I would use a heavier gage of welded wire. Chicken wire will rust/dissolve over time and I've had rabbits chew through it. Lost a Dutch doe because we had to put her in a temporary cage with chicken wire over a opening and she chewed right through it. Then the dogs chewed through her.


----------



## Maura (Jun 6, 2004)

terri9630 said:


> I would use a heavier gage of welded wire. Chicken wire will rust/dissolve over time and I've had rabbits chew through it. Lost a Dutch doe because we had to put her in a temporary cage with chicken wire over a opening and she chewed right through it. Then the dogs chewed through her.


People use chain link, too. Whatever works. The Idea is to thwart the digging and do it without committing like concrete would.


----------



## Freya (Dec 3, 2005)

Harry Chickpea said:


> LOL, saw the first pic and thought "Why so much room for two boats?"
> Then I saw the sinkhole...
> Then I read about the deep diving rabbits...
> 
> Then I got to wondering if there was a little girl named "Alice" around.



I thought in the first pic the bottom part said "boat" and I wondered why they were putting one in the dirt? Maybe building one? :shrug:

The second pic I saw "sinkhole" and then thought, "Are they filling up the sinkhole to put the boat in?". :facepalm:

Then I sat there and wondered where the other thread was because I obviously missed a discussion about boats. :stars:

Then you posted. I went back and stared at the pics. Still wondered about the boat, but didn't see where you thought there were two of them? :shrug:


THEN it finally hit me.......... those were G's and NOT b's. ound:


----------



## wogglebug (May 22, 2004)

Do you have plentiful water so you can provide cooling for the rabbits? Misting, or maybe water trickling down some shadecloth on the south and west sides?

The suggestion about raised bed gardens if you have physical problems is a good one. Even if you don't it makes life easier. Put vines (beans, kiwifruit, passionfruit, chokos/chayotes, maybe grapevines if they'll handle the climate) on lattice or high fencing to provide shade for animals. Obviously you'd need to cage the rabbits at night, or dogs and cats and snakes would get them. During day, if you let them run on fenced netting-bottomed grassed area, then you could make shelter areas between the raised beds. Netting-grass floor, a few cinder blocks, something flat for roof sitting on the blocks. You'd still need to fence the plant beds, though, or the rabbits and birds would be up there eating your vegetables. Oh, yes - rabbits are quite as capable of browsing fruit trees and bark as are goats - just they can't get to the high leaves as easily, so they start on the low bark earlier. 
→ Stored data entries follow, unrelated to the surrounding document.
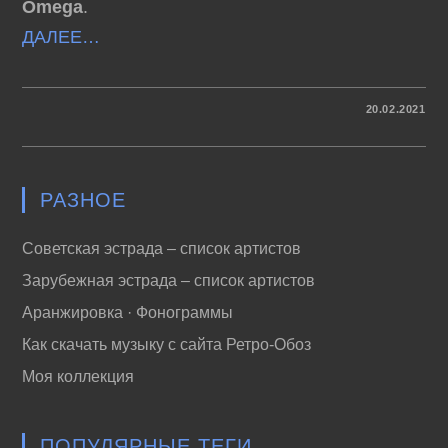
Omega
.
ДАЛЕЕ…
К
КОММЕНТАРИИ
ОТКЛЮЧЕНЫ
20.02.2021
ЗАПИСИ
OMEGA
–
BEST
OF
OMEGA
РАЗНОЕ
VOL.1
(1965-
1975)
Советская эстрада – список артистов
Зарубежная эстрада – список артистов
Аранжировка · Фонограммы
Как скачать музыку с сайта Ретро-Обоз
Моя коллекция
ПОПУЛЯРНЫЕ ТЕГИ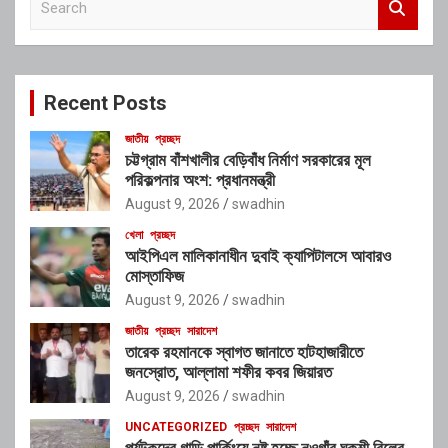
e
a
r
c
Recent Posts
h
জাতীয়
প্রচ্ছদ
চট্টগ্রাম বাঁশখালীর বেড়িবাঁধ নির্মাণ সরকারের মূল
পরিকল্পনার অংশ: প্রধানমন্ত্রী
August 9, 2026
swadhin
খেলা
প্রচ্ছদ
আইপিএল মালিকানাধীন দুবাই ক্যাপিটালসে আবারও
মোস্তাফিজ
August 9, 2026
swadhin
জাতীয়
প্রচ্ছদ
সারাদেশ
তারেক রহমানকে স্বাগত জানাতে হাটহাজারীতে
জনস্রোত, আল্লামা শফীর কবর জিয়ারত
August 9, 2026
swadhin
UNCATEGORIZED
প্রচ্ছদ
সারাদেশ
পর্যটকদের গাড়ি পার্কিংয়ে নষ্ট হচ্ছে নওগাঁর ঘুকশী বিলের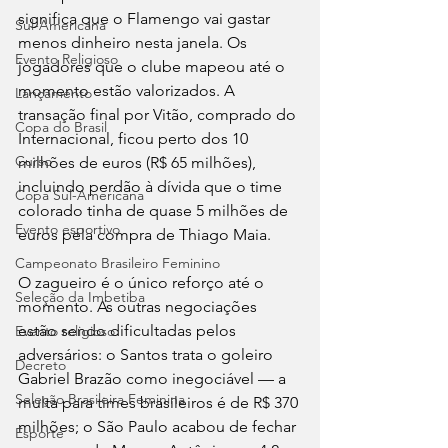
significa que o Flamengo vai gastar 
Sul-Americana
menos dinheiro nesta janela. Os 
Evento Religioso
jogadores que o clube mapeou até o 
momento estão valorizados. A 
Lançamento
transação final por Vitão, comprado do 
Copa do Brasil
Internacional, ficou perto dos 10 
Curso
milhões de euros (R$ 65 milhões), 
incluindo perdão à dívida que o time 
Copa Sul-Americana
colorado tinha de quase 5 milhões de 
Evento esportivo
euros pela compra de Thiago Maia.
Campeonato Brasileiro Feminino
O zagueiro é o único reforço até o 
Seleção da Imbetiba
momento. As outras negociações 
estão sendo dificultadas pelos 
Evento religioso
adversários: o Santos trata o goleiro 
Decreto
Gabriel Brazão como inegociável — a 
Seleção Brasileira Feminina
multa para times brasileiros é de R$ 370 
milhões; o São Paulo acabou de fechar 
Esporte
Don't forget, predators (particularly raptors) come from the sky. You need a netting or mesh roof on 7' poles anywhere small stock are running loose. It needs to be able to withstand hungry bobcats and ferals and foxes and coyotes - foxes and coyotes are quite capable of climbing too. Predators, particularly snakes, start on the ground as well. You want a second layer of fine-mesh fencing so they can't just slide straight through. Ideally you want mesh netting on ground or just sunken a few inches deep for say 18" outside the the fence as well, so dogs and other predators get discouraged when they start digging.

You can build shady hedges from maize, sorghum, millet, or sugar cane. If so, it may provide a home and ladders for rodents and snakes, so take that into account.

Have you looked into aquaculture? Might make a decent addition, if you stock with strictly warm-water fish, and don't EVER let the water overheat.
Catfish, Nile perch, basa, tilapia. Carp are generally heat-resistant, and Koi can pay very well if you can tap into the right market - just check the prices of large koi. Provides a lot of greens as an alternative and backup to the gardens, too.


----------